Stored items
-- START --

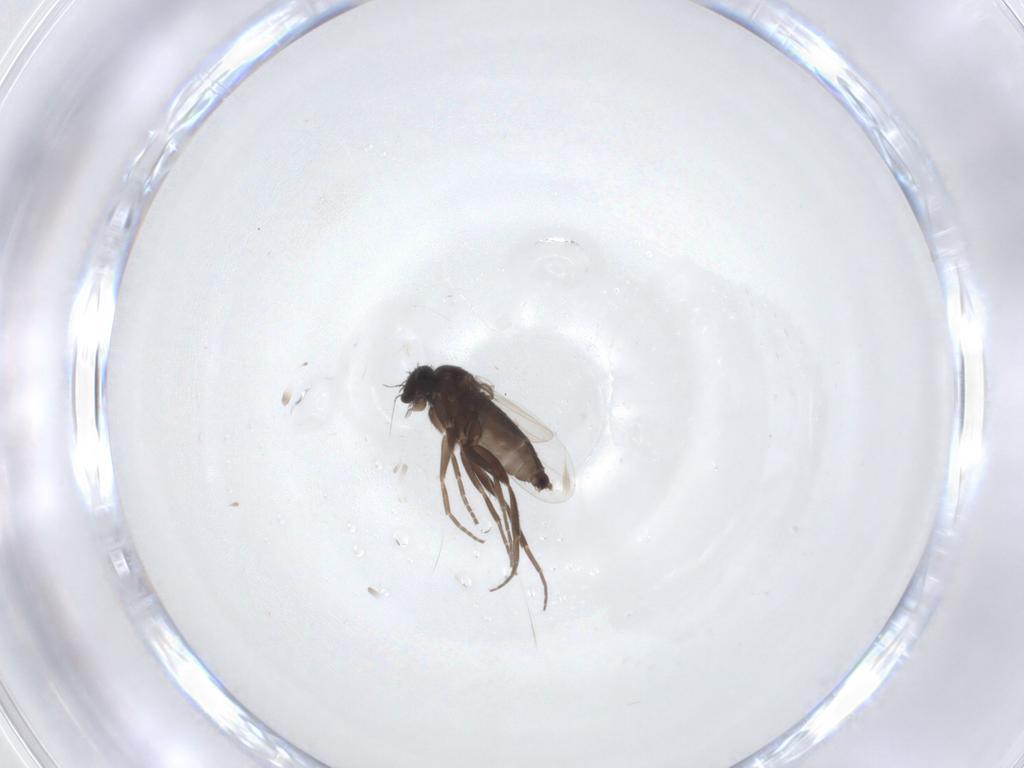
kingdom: Animalia
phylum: Arthropoda
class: Insecta
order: Diptera
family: Phoridae
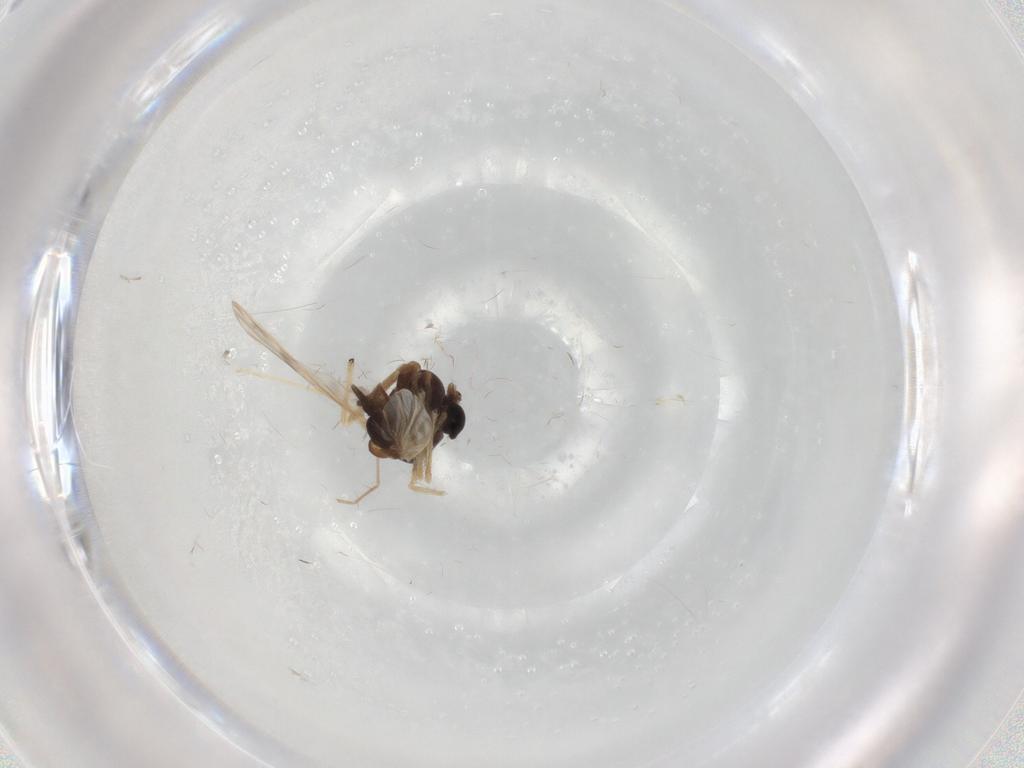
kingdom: Animalia
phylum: Arthropoda
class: Insecta
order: Diptera
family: Chironomidae
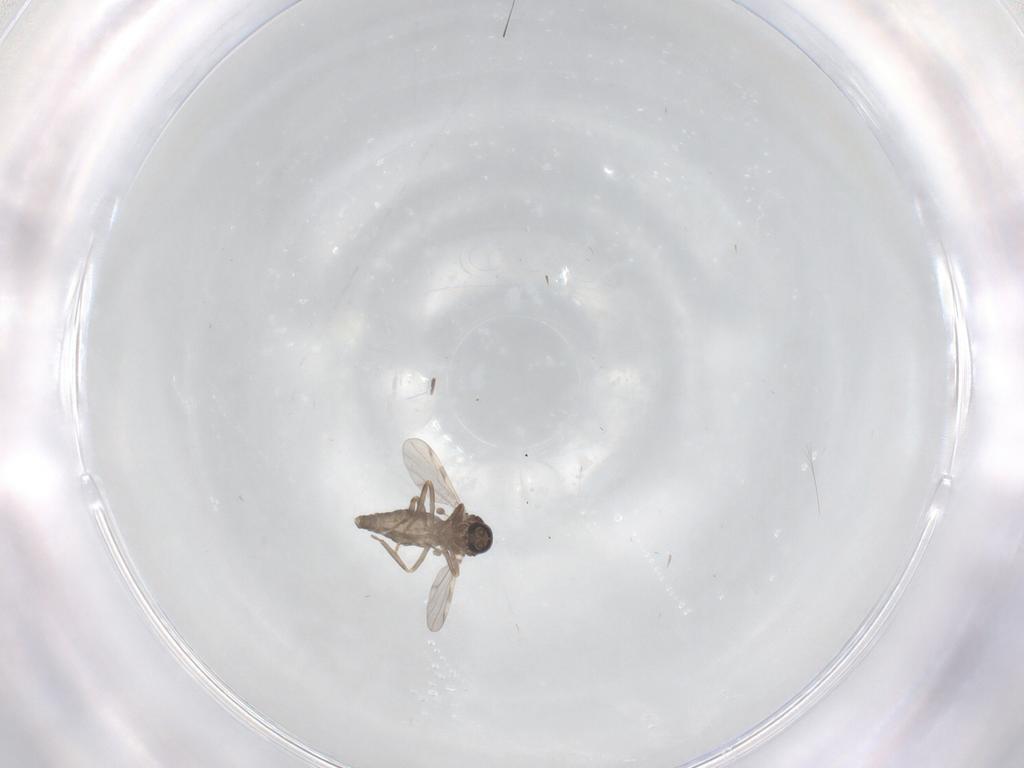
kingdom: Animalia
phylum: Arthropoda
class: Insecta
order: Diptera
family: Ceratopogonidae
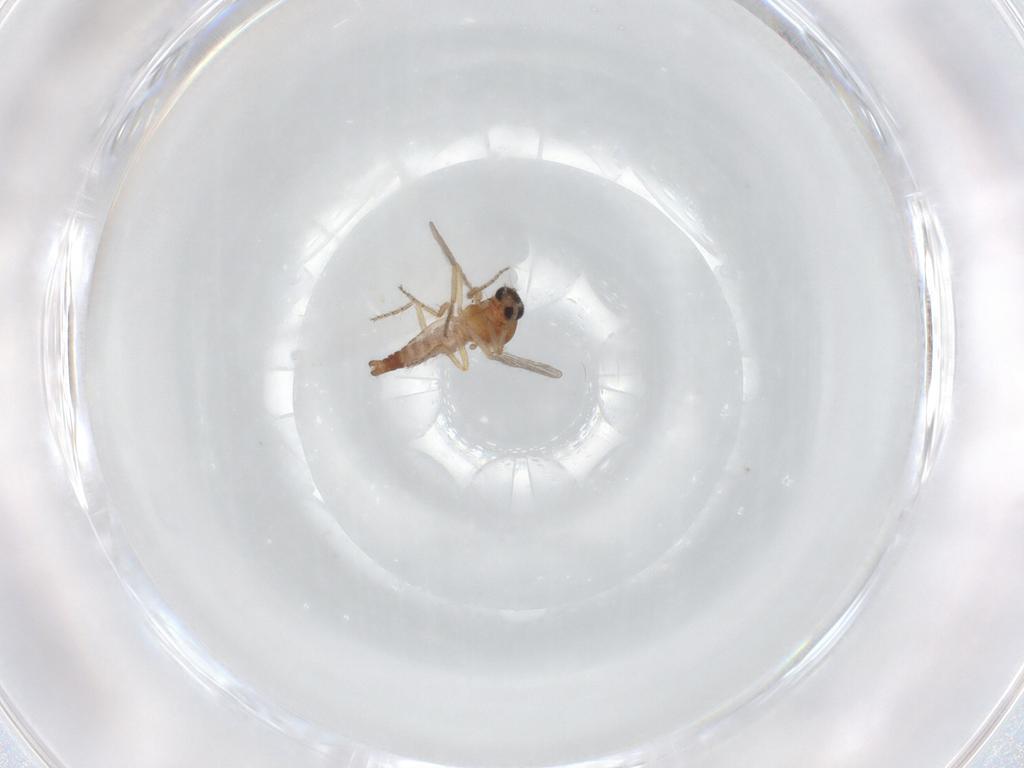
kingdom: Animalia
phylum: Arthropoda
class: Insecta
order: Diptera
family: Ceratopogonidae
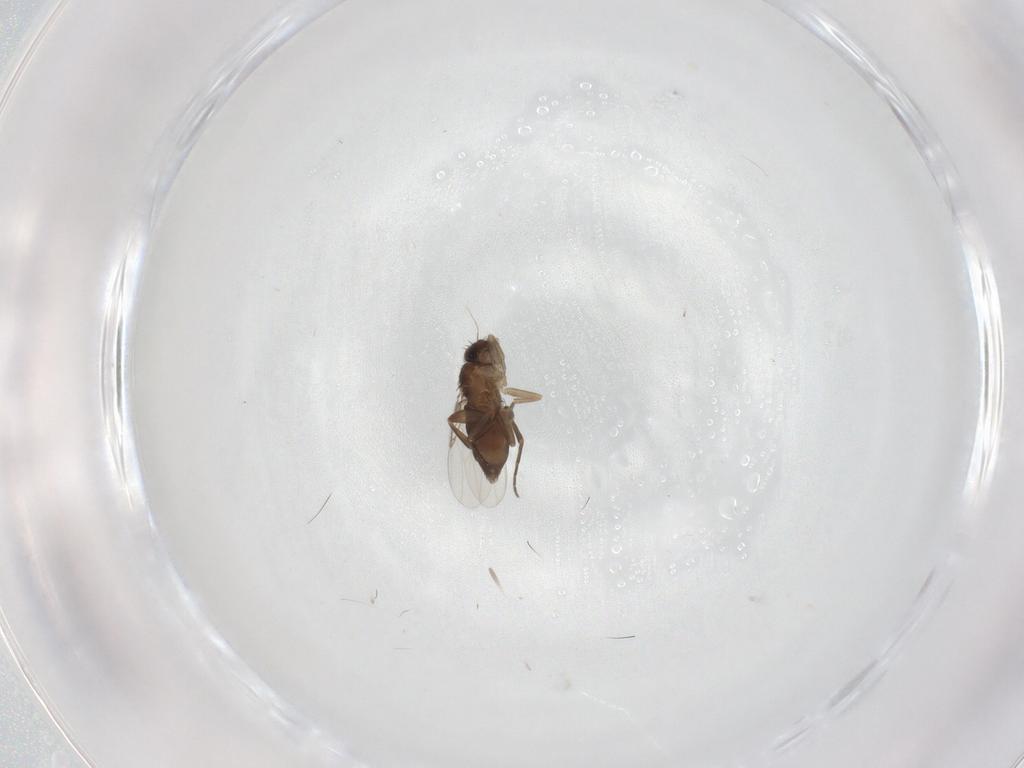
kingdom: Animalia
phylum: Arthropoda
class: Insecta
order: Diptera
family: Phoridae
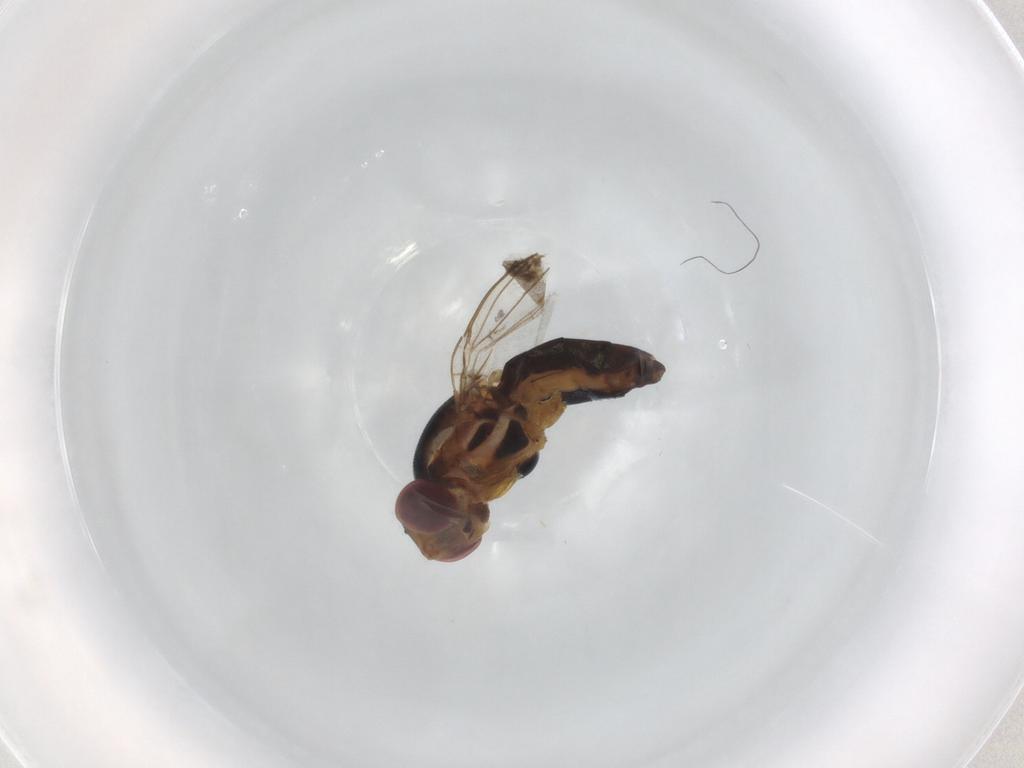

-- END --

Return each line of text from the records above as a JSON list of strings, one string per line. Leave out blank lines and the pictures.

[
  "kingdom: Animalia",
  "phylum: Arthropoda",
  "class: Insecta",
  "order: Diptera",
  "family: Phoridae",
  "kingdom: Animalia",
  "phylum: Arthropoda",
  "class: Insecta",
  "order: Diptera",
  "family: Chironomidae",
  "kingdom: Animalia",
  "phylum: Arthropoda",
  "class: Insecta",
  "order: Diptera",
  "family: Ceratopogonidae",
  "kingdom: Animalia",
  "phylum: Arthropoda",
  "class: Insecta",
  "order: Diptera",
  "family: Ceratopogonidae",
  "kingdom: Animalia",
  "phylum: Arthropoda",
  "class: Insecta",
  "order: Diptera",
  "family: Phoridae"
]